Zwangsdienste sind im Übrigen nicht grade bekannt dafür, dass sie von denen, die sie ausführen müssen, mit besonderem Ehrgeiz erfüllt werden. Freiwillige sind motiviert, gut bezahlte vielleicht noch mehr. Woher aber sollen die Pflichtdienstleistenden bitte schön ihre Motivation nehmen? Ein Großteil wird nicht mehr als Dienst nach Vorschrift leisten, mit enormen Effizienzverlusten in den betroffenen Sektoren.
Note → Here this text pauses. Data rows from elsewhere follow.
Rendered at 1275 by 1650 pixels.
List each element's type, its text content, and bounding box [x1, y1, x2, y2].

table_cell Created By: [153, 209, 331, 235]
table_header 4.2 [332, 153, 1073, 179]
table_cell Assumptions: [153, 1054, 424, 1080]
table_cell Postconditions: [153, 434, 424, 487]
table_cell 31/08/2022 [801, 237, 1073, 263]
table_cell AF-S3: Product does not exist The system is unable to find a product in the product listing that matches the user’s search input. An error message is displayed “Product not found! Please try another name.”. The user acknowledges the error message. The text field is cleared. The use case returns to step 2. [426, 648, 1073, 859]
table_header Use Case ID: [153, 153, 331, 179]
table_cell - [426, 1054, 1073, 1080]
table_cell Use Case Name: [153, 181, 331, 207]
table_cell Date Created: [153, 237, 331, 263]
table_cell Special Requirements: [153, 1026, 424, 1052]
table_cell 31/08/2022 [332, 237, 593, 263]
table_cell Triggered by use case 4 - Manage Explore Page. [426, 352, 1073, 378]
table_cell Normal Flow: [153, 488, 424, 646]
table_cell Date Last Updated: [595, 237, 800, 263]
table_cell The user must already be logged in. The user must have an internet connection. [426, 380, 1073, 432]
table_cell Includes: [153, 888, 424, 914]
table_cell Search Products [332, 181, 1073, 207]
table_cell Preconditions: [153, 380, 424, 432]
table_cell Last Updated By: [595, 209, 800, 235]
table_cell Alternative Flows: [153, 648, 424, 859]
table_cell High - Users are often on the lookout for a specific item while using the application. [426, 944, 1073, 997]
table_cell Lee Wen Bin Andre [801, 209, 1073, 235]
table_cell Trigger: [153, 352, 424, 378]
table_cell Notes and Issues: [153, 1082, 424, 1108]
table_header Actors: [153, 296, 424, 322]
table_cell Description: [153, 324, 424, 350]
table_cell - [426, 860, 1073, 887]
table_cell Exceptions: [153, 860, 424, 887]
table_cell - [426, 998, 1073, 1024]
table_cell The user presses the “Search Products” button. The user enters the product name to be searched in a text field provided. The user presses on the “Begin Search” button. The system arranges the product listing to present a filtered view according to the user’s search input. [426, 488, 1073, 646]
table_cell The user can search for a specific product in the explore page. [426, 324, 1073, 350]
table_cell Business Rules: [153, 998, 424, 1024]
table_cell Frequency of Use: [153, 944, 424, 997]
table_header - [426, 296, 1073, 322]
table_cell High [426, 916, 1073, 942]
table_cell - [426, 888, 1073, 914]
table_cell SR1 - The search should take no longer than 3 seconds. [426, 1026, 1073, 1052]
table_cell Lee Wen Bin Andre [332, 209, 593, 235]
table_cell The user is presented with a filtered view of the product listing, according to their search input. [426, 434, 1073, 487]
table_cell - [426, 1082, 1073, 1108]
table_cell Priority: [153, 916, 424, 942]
Wir haben es mit 12er-Abi, Bologna-Reform und Abschaffung der Wehrpflicht mühsam geschafft, dass junge Leute genau so früh im Beruf sind wie ihre internationalen Wettbewerber. Wollen wir diese Chancengleichheit jetzt einfach über Bord werfen? Ein Zwangsdienst wie von der CDU gefordert widerspricht den Grundsätzen unserer freiheitlich-demokratischen Grundordnung genauso wie unserer sozialen Marktwirtschaft.
Thorsten Breitkopf (43) ist Chef der Wirtschaftsredaktion und leistete von 1997 bis 1998 seinen „Zwangsdienst“ bei der Bundeswehr in Köln-Wahn. Dennoch lehnt er jede Form von Zwangsdiensten ab und setzt auf Freiheit und Freiwilligkeit.